人的交流として、大韓帝国最後の皇太子、李 垠のもとに皇族女性を嫁がせ、姻戚関係を結んでいます。その女性が、日本人皇族の方子(まさこ)妃です。ちなみに韓国映画「ラストプリンセス」の主人公は、皇太子、李 垠の妹にあたります。ラストプリンスを無視し、プリンセスを主人公にする未だに徹底した排日ですね。

伊藤博文は、最後まで日韓併合に反対しました。理由としては、経済的コストがかかりすぎる事と、将来の完全自治が目標だったから。当時のイギリス香港統治を手本にしながら、緩やかな統治と貿易拠点としての商業都市を目指していたのではないか。実際、岩倉使節団では、香港も視察しているし、その経済発展は目を見張るものがあった。そのための設備投資であり、勿論日本もその利益を国益としたかった。ただ、余りにも抗日、反日感情が強すぎた。
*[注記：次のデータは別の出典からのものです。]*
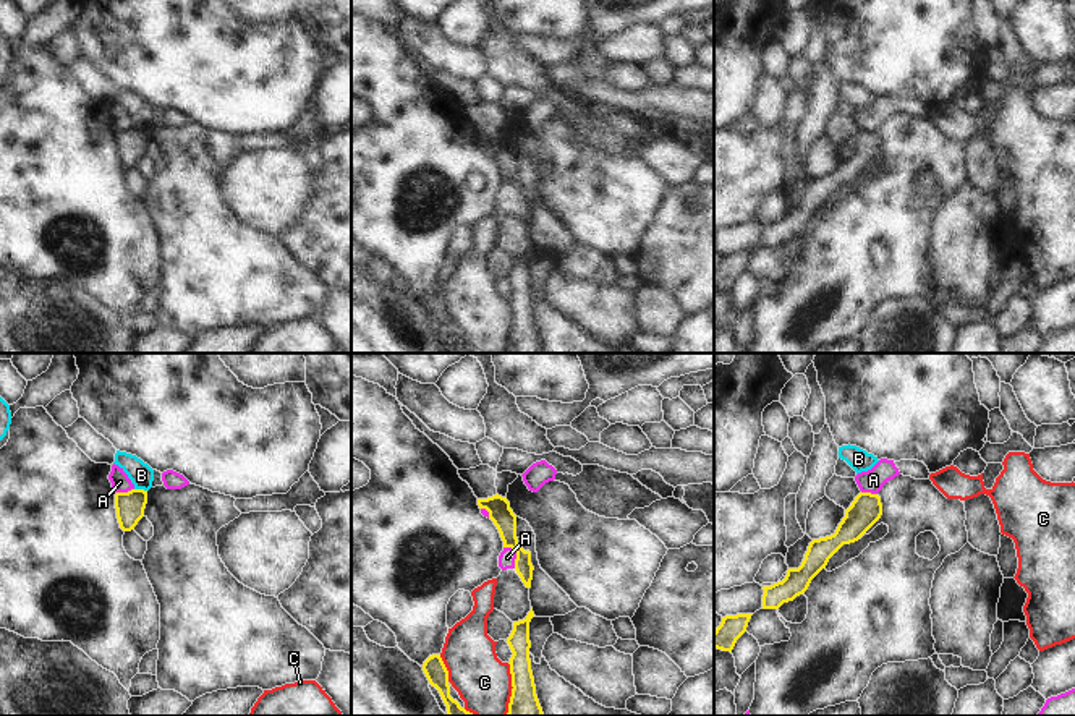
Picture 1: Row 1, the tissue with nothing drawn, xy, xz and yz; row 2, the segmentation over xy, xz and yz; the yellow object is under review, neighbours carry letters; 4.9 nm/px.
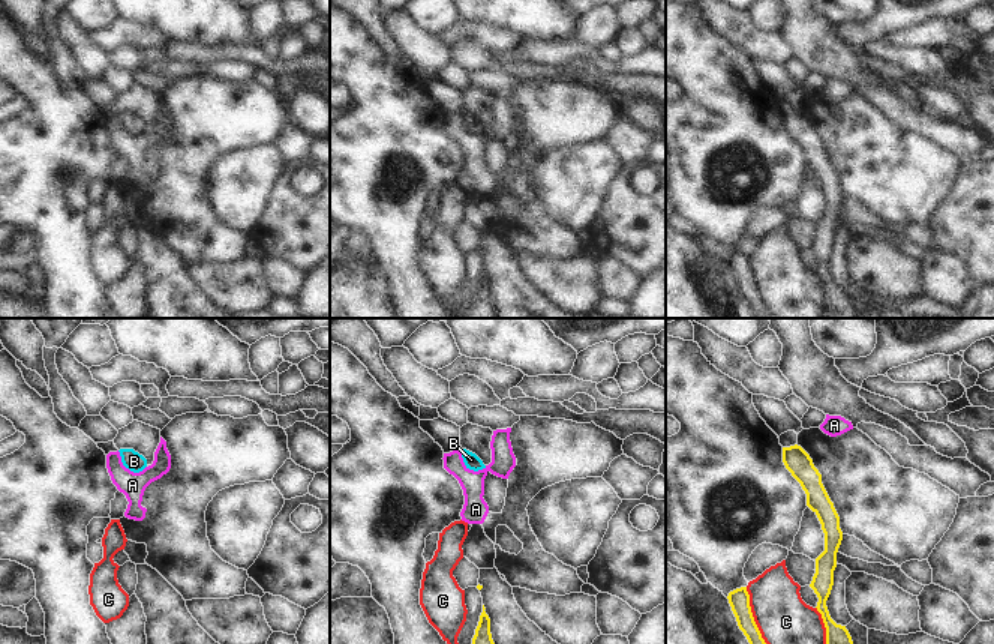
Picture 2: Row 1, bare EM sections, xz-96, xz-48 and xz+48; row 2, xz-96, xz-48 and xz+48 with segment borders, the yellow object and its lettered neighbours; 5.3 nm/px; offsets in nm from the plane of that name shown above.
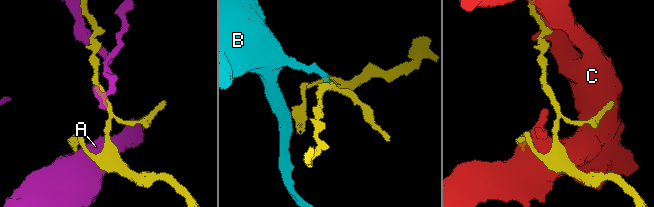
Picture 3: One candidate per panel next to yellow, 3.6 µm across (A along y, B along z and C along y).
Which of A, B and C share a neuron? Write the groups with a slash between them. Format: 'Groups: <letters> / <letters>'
Groups: A / B / C.

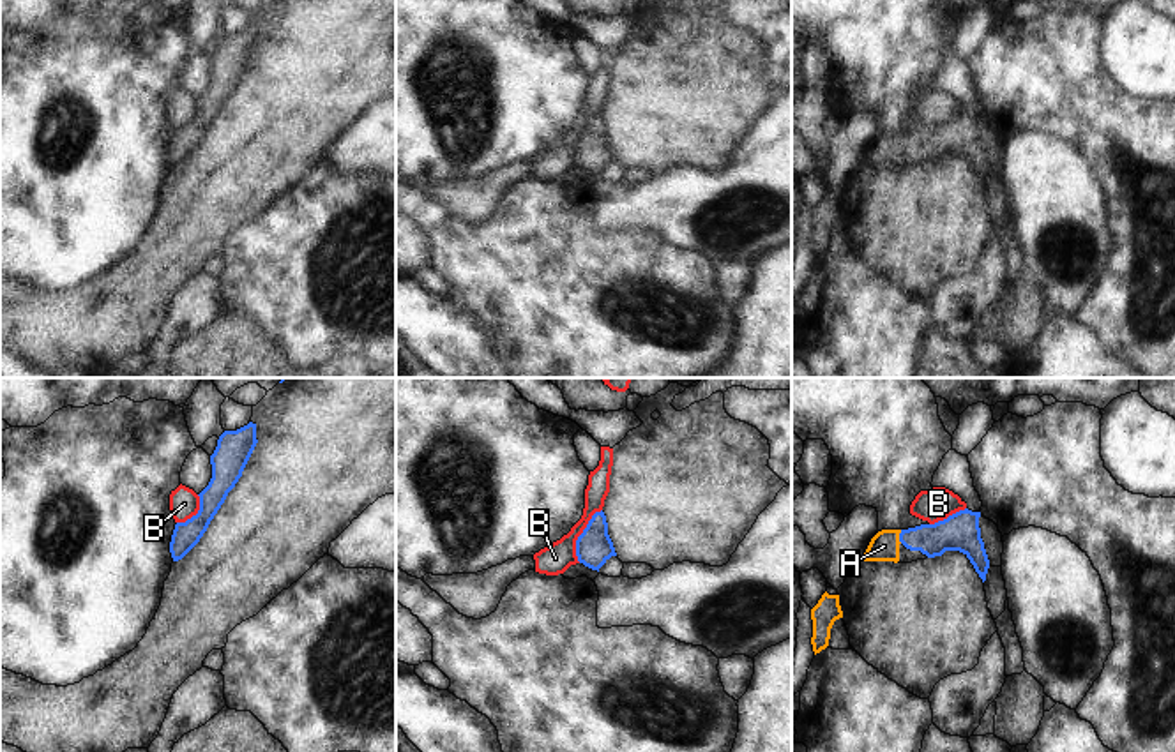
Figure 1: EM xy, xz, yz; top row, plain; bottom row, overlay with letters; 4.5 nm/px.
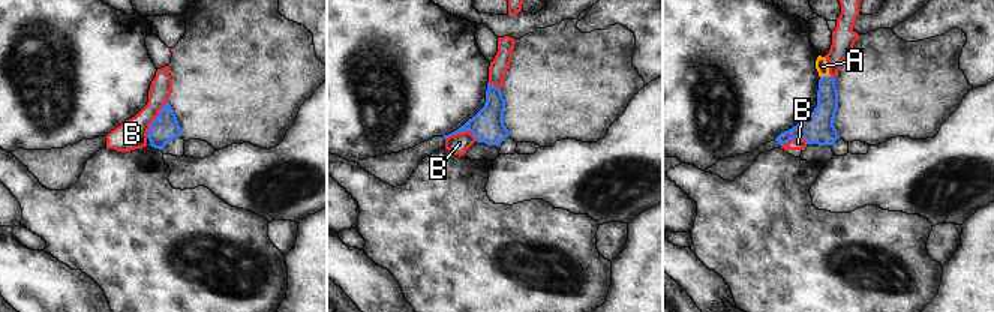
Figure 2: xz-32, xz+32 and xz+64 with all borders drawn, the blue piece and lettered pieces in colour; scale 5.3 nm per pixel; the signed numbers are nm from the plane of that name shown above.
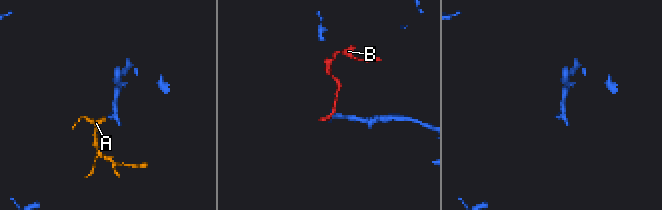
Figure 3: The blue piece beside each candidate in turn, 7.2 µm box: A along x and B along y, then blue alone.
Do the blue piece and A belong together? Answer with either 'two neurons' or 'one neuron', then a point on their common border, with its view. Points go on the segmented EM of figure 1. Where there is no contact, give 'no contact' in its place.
one neuron; meets blue in yz at (900, 537)

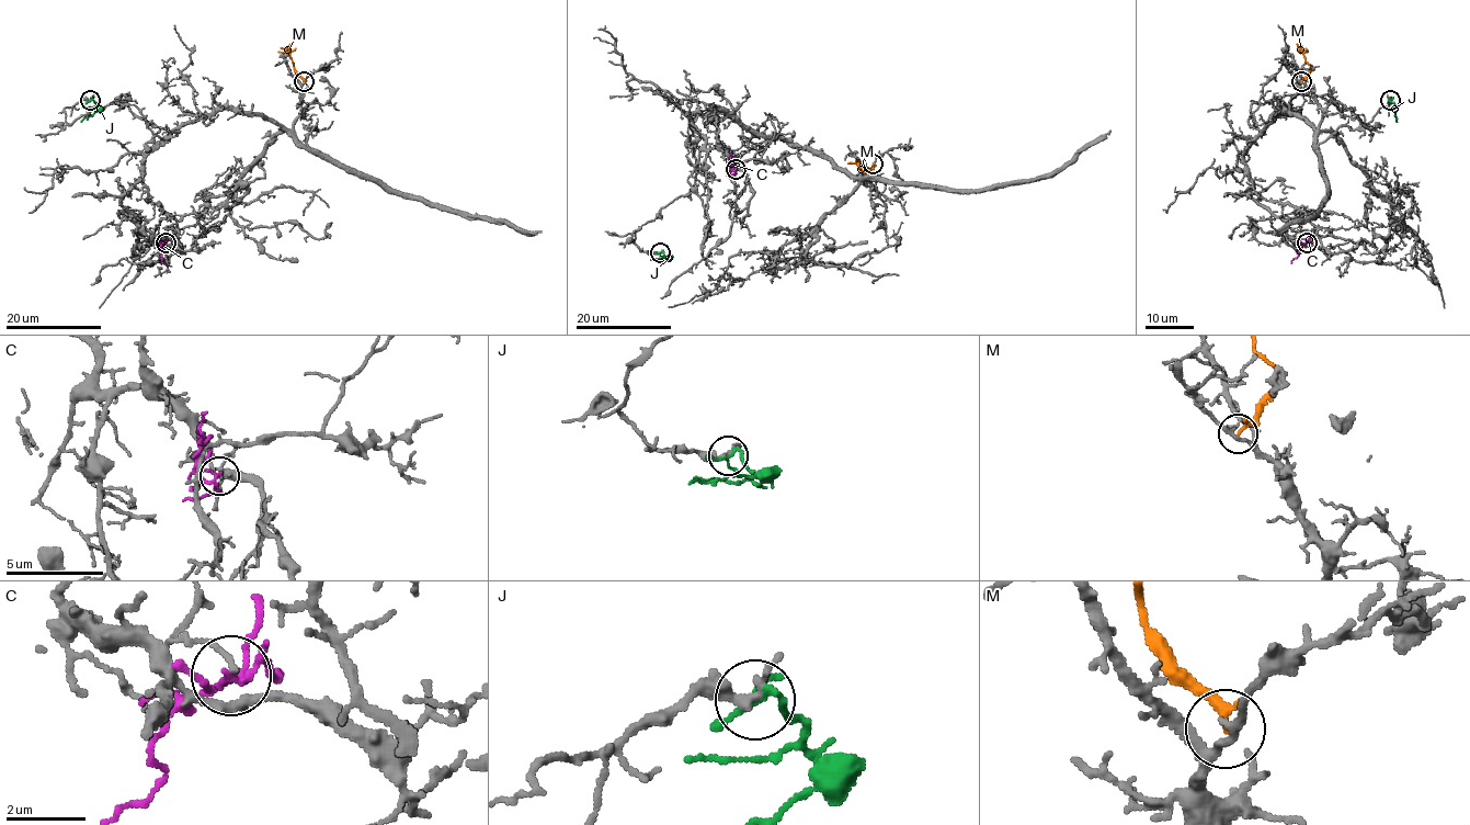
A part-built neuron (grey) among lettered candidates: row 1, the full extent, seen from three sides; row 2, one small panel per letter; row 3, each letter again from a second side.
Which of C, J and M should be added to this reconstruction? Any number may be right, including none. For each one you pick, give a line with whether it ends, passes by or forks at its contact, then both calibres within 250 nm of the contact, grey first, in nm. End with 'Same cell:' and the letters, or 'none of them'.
Same cell: none of them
この感情については、前回記事で述べている。

1909年10月、伊藤博文暗殺事件起こる。伊藤が韓国の独立運動家、安重根に満州のハルビン駅で暗殺された。統監を辞任し枢密院議長に復帰していた伊藤は、日露関係を調整するため、ロシア蔵相と列車内会談を終えた直後に凶弾に倒れる。併合反対だった伊藤を失い、事件をきっかけとして、翌年韓国併合となる。

韓国を訪れた新渡戸稲造が、韓国統監だった伊藤博文に面会した際には、「君、朝鮮人はえらいよ。この国の歴史を見ても、その進歩したことは、日本よりはるか以上であった時代もある。この民族にしてこれしきの国を自ら経営できない理由はない。才能においては決してお互いに劣ることはないのだ。しかるに今日の有様になったのは、人民が悪いのじゃなくて、政治が悪かったのだ。国さえ治まれば、人民は量においても質においても不足はない。」(新渡戸稲造『偉人群像』)と述べ、その資質を高く評価していた。

当時の歴史を検証、再評価もせず、未だに伊藤博文を極悪人扱いし、暗殺者安重根を英雄として祭り上げている。感情としてそれらを仮に良しとしても、朝鮮戦争後、大国の思惑のまま南北分断国家であり続け、その現状から、一切抜け出すこともなく、反日、排日を国是としている南。北は未だに独裁制封建国家であり、核保有とミサイルを発射する以外に何の国家的ビジョンもない。民衆の蜂起もクーデターもなく、李朝時代からなんら意識は変わっていないと言わざるを得ない。

かつて西郷隆盛が命を賭して李朝遣使をかって出た。伊藤の脳裏にも、かつての西郷の遺志がよぎったに違いない。考え方は違ったが、朝鮮半島を含め、日本、東アジアを欧米列強に負けない近代国家にしたいという最終目標は同じだった。犯人を知った伊藤の最期の言葉が、「馬鹿な奴だ…」であったが、現状の朝鮮半島、南北分断国家が、果たしてその言葉に抗弁出来るのであろうか。